Cinq ans après Au bout du conte et un retour triomphal au théâtre, Agnès Jaoui et Jean-Pierre Bacri reviennent au grand écran avec cette gentille critique de bobos parisiens qui viennent s’encanailler en pleine campagne le temps d’une crémaillère qui tourne au désastre. Et c’est sans surprise que les « Jabac » – comme les surnommait Alain Resnais – puisent dans les ficelles un semblant éculées de leurs succès passés : un film choral écrit à quatre mains et réalisé par Madame où le duo s’offre les premiers rôles. Pour Bacri celui d’un animateur radio misanthrope et cynique qui a fait son temps ; pour Jaoui, celui de l’ex-épouse, désormais dévouée à la cause d’une Afghane menacée d’expulsion. À leurs côtés, la bande s’est renouvelée et accueille de nouveaux visages multi-générationnels qui, entre quiproquos et punchlines, suivent une partition bien rodée. En maîtresse des lieux, Léa Drucker est l’archétype de la parisienne toujours pendue à son iPhone et qui découvre les joies du grand air à seulement « trente-cinq minutes de la capitale ». Sarah Suco apporte une dose de fantaisie dans son rôle de serveuse plus motivée à faire des selfies avec les stars qu’à s’occuper du buffet. Kevin Azaïs joue les chauffeurs confidents à l’image de Gérard Lanvin, le garde du corps du Goût des autres. Quant à Mister V., YouTuber star, il est la caution jeunesse d’un film où la génération 2.0 est en ligne de mire.
On connaît la chanson
Place publique n’a rien de déshonorant. Mais il faut reconnaître que le film montre très vite les limites du système installé depuis plusieurs décennies par Jaoui et Bacri, que l’on sait meilleurs auteurs que cinéastes. Il est indéniable que le duo est toujours maître dans l’art de la réplique qui fait mouche. Il sait trouver ces petits détails imparables (cet invité à la poignée de fer qui broie les mains de tous ceux qu’il salue) ou provoquer des scènes incongrues (l’imitation de Montand par Bacri alors en pleine déroute sentimentale). Mais il ne suffit pas d’avoir des invités prestigieux et un programme prometteur pour que la fête batte son plein. Dans cette « partie de campagne » aux faux airs de Règle du jeu, la chanson est bien trop connue pour surprendre. Plus d’une fois, on a l’impression d’en écouter une pâle copie, comme ces tubes de la variété que reprennent les personnages au karaoké. La faute sûrement à des personnages à la mélancolie sous-jacente qui peinent à prendre de l’ampleur, vampirisés par des portraits où l’efficacité prime sur la subtilité.
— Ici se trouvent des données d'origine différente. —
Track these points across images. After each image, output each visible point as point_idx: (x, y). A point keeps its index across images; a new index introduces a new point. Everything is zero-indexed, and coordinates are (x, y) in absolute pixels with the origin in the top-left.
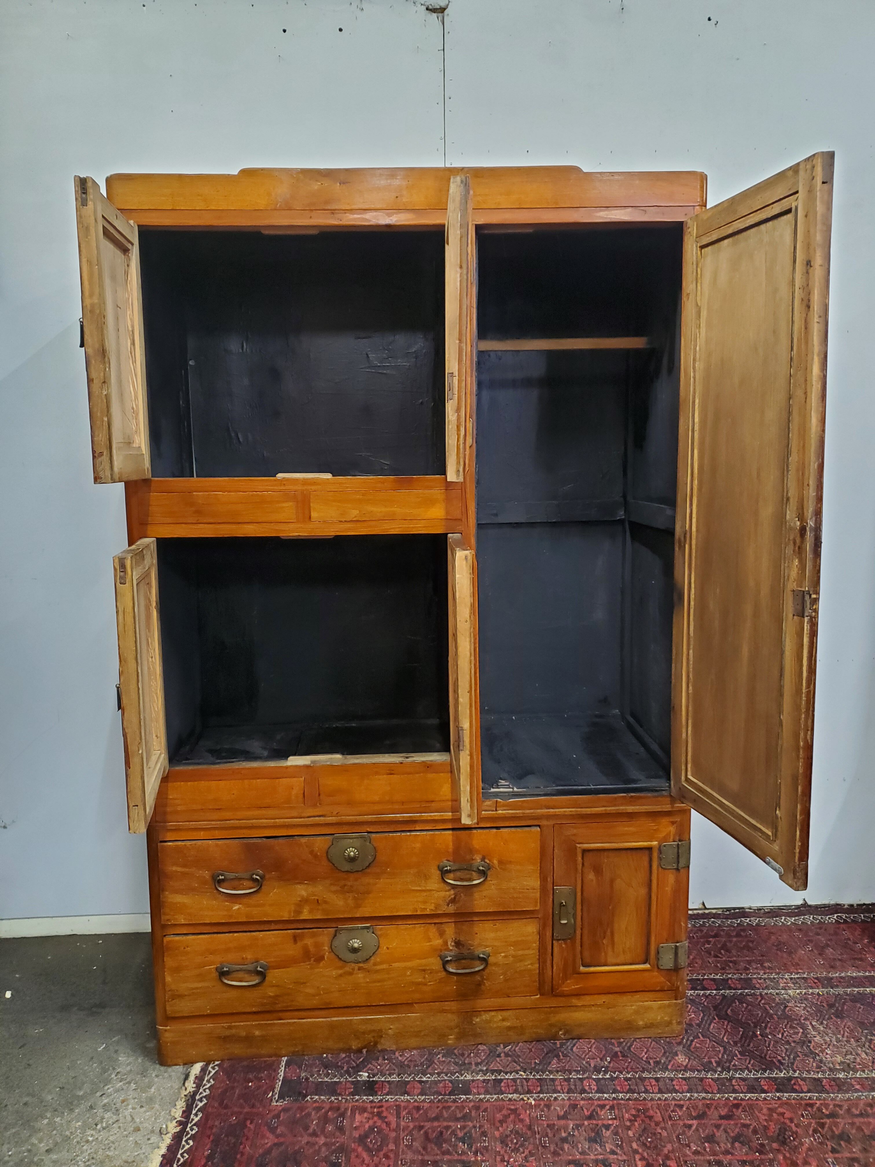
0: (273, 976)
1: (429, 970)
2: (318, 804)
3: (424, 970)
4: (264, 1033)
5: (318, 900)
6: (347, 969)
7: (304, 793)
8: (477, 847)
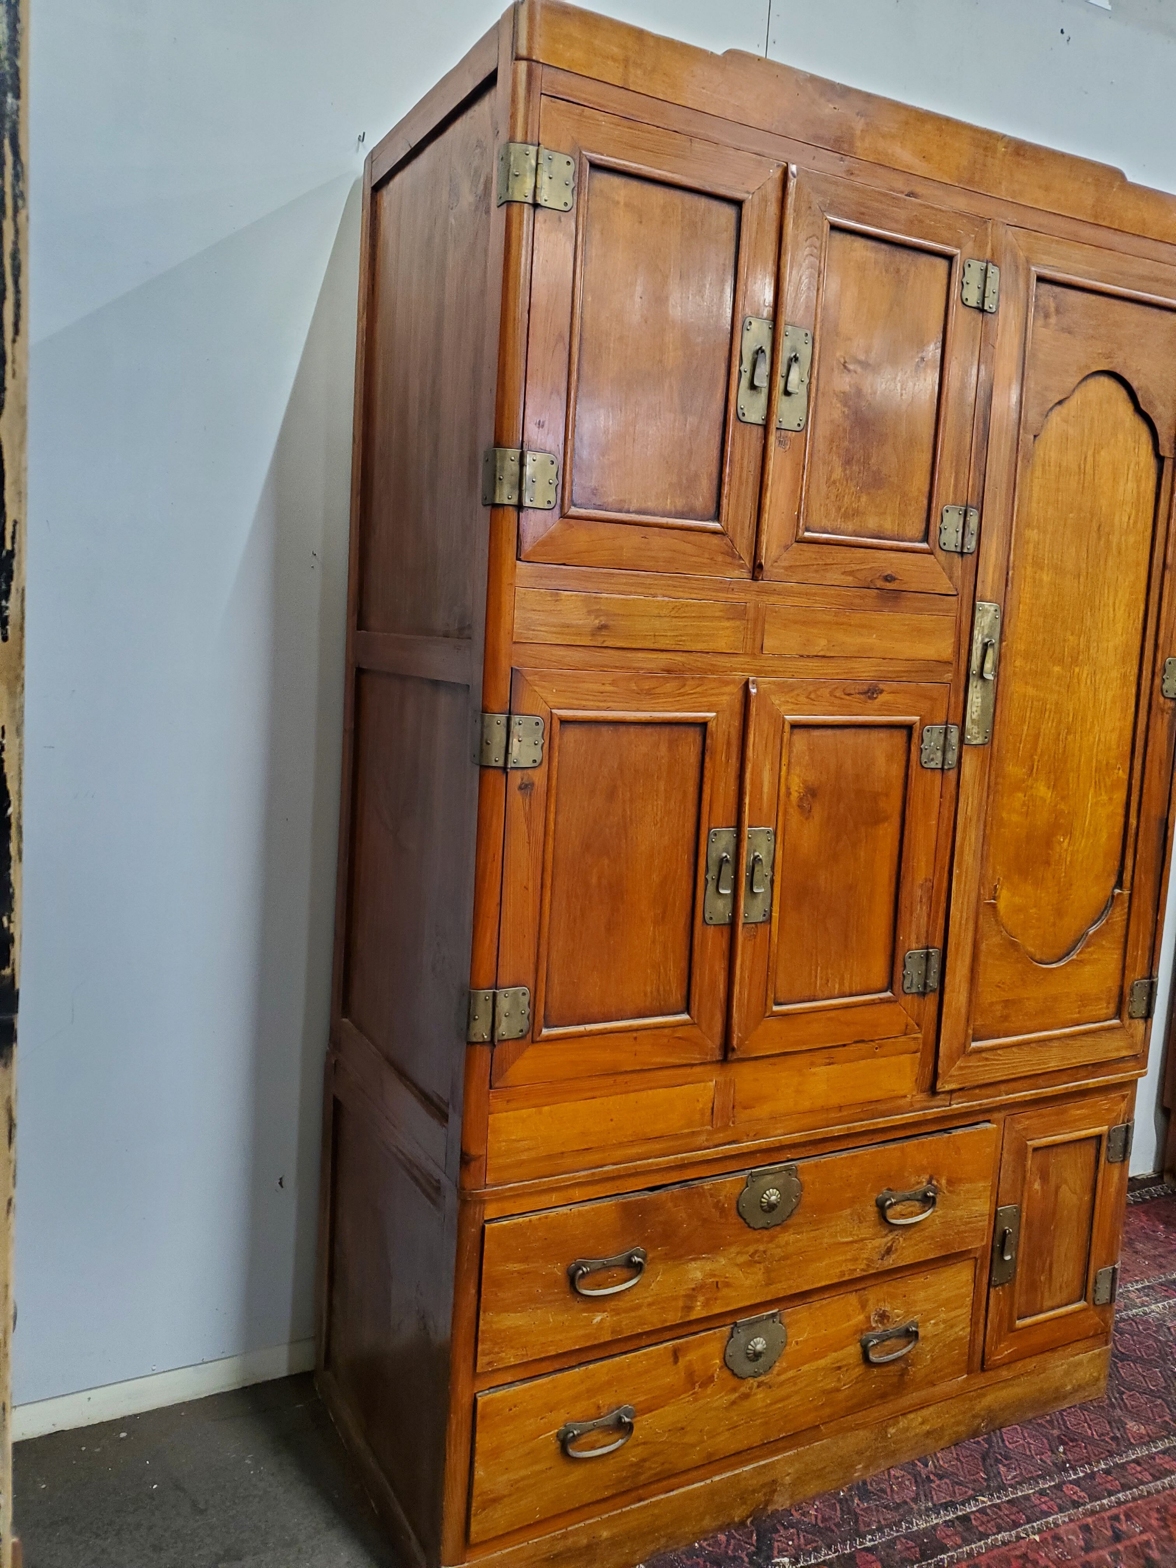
0: (644, 1425)
1: (846, 1365)
2: (731, 1124)
3: (839, 1368)
4: (615, 1530)
5: (717, 1283)
6: (744, 1389)
7: (713, 1108)
8: (925, 1162)
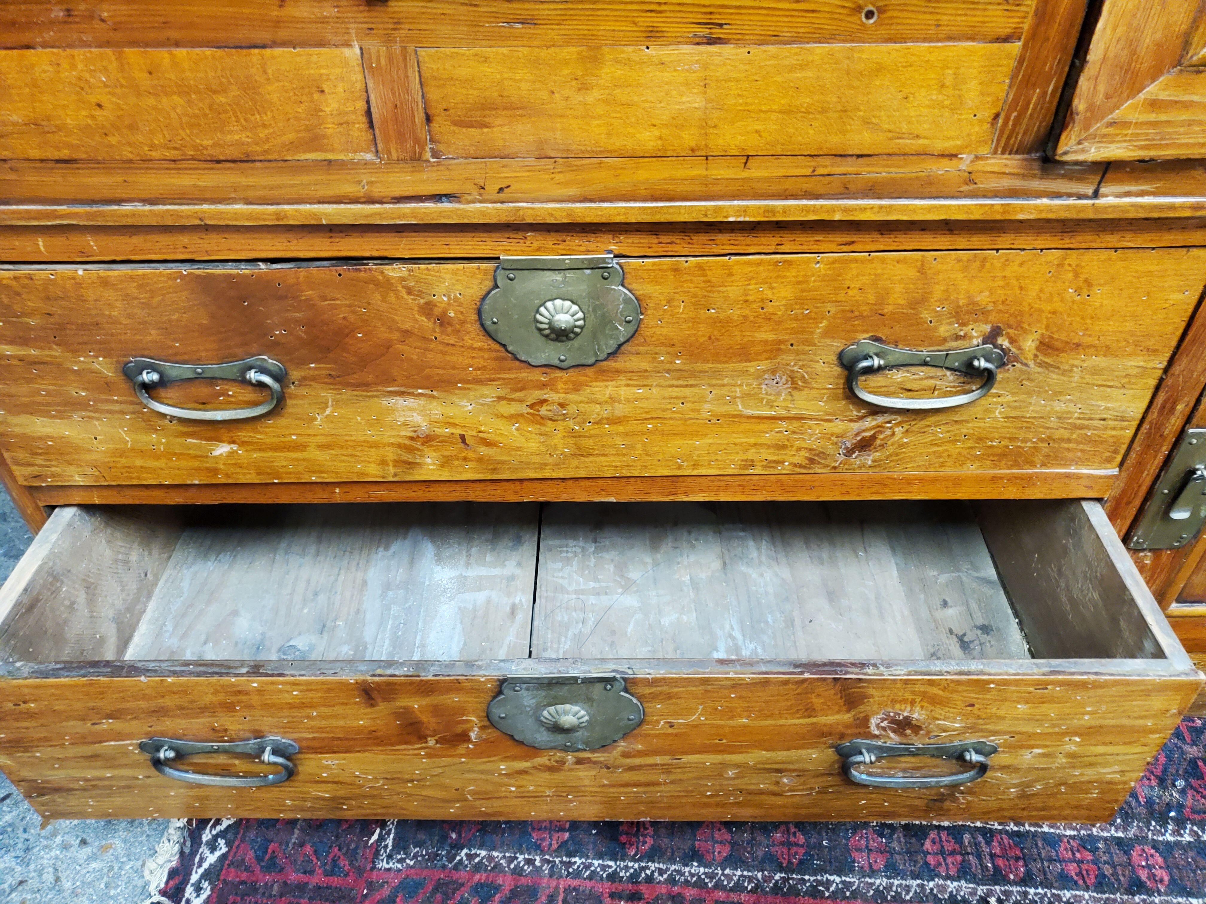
2: (428, 155)
5: (463, 437)
7: (368, 113)
8: (983, 299)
La faute, surtout, à une morale qui, sous couvert de cynisme, manque de mordant et frôle la paresse. Bien moins allègre et « ancré » qu’un film comme Le Sens de la fête (dont il partage Bacri et bon nombre de sujets), Place publique ne fait qu’enfoncer des portes ouvertes sur le milieu médiatique, la lutte des classes, le jeunisme face au vieillissement, ou encore sur notre société hyper connectée où les réseaux sociaux ont la part belle. Car c’est une chose de baptiser son personnage principal Castro. Encore faut-il que fond et forme suivent pour se montrer un tant soit peu révolutionnaire.